Towards the central part of the island the ambience becomes different. It is more motley and vibrant with travelers of all ages and styles. Expensive hotels with pool villas lies side by side with budget guesthouses. Trendy latte cafés rub shoulders with reggae-hangouts. The inviting beaches relieve each other. The longest ones, Klong Khong and Klong Nin, become social scenes in the late afternoon when everybody gathers before the sunset. If you want to be where people are, it is definitely the central part you are looking for.
The more south you come on Koh Lanta the more beautiful it gets. The island rises at the height, while the recurrent bays shrinks. Inside them you find beaches with splendid natural beauty. An obvious stop on the way south is the small Nui Beach, embraced by steep green slopes and overlooked from the lovely restaurant Diamond Cliff.
Even more striking is the mighty Kantiang Bay with cabanas on high stilts at the far end. The average age among adults are clearly lower here and the vibe more bohemic. At the southernmost end you find the deep rainforest in national park Mu Koh Lanta and Lighthouse Koh Lanta out on a small peninsula.
What about the east side then? The east coast of Koh Lanta is absolutely worth another excursion. You get happily surprised when you arrive to Lanta Old Town, the oldest city of the Island. The main street is bordered with cafés and cozy small shops.

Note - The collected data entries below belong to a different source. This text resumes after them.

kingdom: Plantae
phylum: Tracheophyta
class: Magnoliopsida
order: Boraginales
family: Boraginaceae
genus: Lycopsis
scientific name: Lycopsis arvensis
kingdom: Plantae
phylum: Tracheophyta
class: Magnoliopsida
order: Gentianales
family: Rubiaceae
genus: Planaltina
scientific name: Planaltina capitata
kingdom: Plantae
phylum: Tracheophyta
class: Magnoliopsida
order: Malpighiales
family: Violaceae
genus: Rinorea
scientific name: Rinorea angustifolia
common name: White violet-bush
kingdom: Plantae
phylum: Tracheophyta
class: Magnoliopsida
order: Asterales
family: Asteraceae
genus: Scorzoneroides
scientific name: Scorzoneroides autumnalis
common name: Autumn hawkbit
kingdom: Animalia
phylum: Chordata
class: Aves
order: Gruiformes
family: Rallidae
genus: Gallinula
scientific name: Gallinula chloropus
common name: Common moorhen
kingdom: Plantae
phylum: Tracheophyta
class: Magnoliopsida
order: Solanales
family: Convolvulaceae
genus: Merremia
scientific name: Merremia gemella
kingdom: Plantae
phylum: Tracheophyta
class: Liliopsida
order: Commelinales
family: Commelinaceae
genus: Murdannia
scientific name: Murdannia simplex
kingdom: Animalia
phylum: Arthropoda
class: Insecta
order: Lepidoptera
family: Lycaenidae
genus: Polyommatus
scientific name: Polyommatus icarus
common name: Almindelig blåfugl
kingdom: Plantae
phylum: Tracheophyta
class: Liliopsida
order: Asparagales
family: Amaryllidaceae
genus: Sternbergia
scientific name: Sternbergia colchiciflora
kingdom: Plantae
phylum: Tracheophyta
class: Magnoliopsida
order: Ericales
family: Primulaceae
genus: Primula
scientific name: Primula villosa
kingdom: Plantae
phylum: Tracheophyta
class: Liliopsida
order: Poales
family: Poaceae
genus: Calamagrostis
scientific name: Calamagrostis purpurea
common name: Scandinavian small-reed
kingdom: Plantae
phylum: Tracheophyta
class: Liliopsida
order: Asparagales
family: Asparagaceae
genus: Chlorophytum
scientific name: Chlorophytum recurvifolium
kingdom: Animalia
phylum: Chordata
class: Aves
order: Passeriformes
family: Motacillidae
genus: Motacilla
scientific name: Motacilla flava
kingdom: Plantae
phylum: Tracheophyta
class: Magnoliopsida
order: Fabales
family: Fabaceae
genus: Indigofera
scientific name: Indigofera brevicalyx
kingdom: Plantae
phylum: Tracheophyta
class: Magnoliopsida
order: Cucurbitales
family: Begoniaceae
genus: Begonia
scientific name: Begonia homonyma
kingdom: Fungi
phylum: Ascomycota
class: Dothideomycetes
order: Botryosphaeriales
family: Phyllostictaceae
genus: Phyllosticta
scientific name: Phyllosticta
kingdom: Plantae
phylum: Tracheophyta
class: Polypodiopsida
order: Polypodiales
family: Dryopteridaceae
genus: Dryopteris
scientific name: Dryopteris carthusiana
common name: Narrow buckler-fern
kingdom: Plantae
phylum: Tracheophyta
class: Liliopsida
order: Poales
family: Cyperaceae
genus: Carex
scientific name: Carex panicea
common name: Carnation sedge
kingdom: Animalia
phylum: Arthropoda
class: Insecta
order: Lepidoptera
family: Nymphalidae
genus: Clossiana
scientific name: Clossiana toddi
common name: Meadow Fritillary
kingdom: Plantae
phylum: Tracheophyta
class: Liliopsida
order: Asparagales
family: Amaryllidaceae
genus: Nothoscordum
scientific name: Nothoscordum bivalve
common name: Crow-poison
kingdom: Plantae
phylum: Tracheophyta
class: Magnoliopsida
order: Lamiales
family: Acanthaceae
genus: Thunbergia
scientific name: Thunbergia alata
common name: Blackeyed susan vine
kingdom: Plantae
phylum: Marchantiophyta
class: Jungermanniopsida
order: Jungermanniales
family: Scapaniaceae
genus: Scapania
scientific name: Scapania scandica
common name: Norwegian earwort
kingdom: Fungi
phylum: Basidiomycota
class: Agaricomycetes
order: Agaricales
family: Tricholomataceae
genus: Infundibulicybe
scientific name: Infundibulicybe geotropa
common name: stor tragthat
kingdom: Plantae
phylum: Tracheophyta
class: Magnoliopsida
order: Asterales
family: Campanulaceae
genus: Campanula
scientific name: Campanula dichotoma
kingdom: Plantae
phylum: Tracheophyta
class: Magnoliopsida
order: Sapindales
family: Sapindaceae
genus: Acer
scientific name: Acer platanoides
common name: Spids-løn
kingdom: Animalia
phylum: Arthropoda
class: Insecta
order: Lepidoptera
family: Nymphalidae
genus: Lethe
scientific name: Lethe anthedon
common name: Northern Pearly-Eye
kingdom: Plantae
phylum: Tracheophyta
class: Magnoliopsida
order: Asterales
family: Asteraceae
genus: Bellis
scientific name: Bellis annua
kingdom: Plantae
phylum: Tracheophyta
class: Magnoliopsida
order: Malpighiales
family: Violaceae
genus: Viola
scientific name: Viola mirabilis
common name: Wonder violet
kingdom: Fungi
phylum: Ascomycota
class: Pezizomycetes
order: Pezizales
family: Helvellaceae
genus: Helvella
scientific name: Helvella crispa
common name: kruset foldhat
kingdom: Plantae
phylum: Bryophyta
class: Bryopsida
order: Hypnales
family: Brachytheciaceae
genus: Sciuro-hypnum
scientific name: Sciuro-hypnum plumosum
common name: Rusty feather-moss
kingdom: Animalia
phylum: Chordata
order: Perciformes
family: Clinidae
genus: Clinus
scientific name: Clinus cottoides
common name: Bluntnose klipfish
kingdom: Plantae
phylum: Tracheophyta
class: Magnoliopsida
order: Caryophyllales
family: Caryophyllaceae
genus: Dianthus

The alleys between the houses leads out to jetties where you can have a delightful seafood lunch while looking at the sea outside with islets and karst mountains.
Still you can claim that Koh Lanta is the local people’s island. Daily markets thrive as always, small mosques remain in the middle of the tourist settlements. On the eastside there are several villages of the where the Chao Ley live, an Indo-Malayan people that sometimes is called Sea-Gipsies. Chao Ley have been living on Lanta for hundreds of years. All the way from north to south you see why Koh Lanta is so loved by so many. There are no deck chairs, no beach vendors, no jet skis, no mega resorts, no high rises and no ostentation. So far Koh Lanta retains a balance between well developed tourism and the small-scale and local society.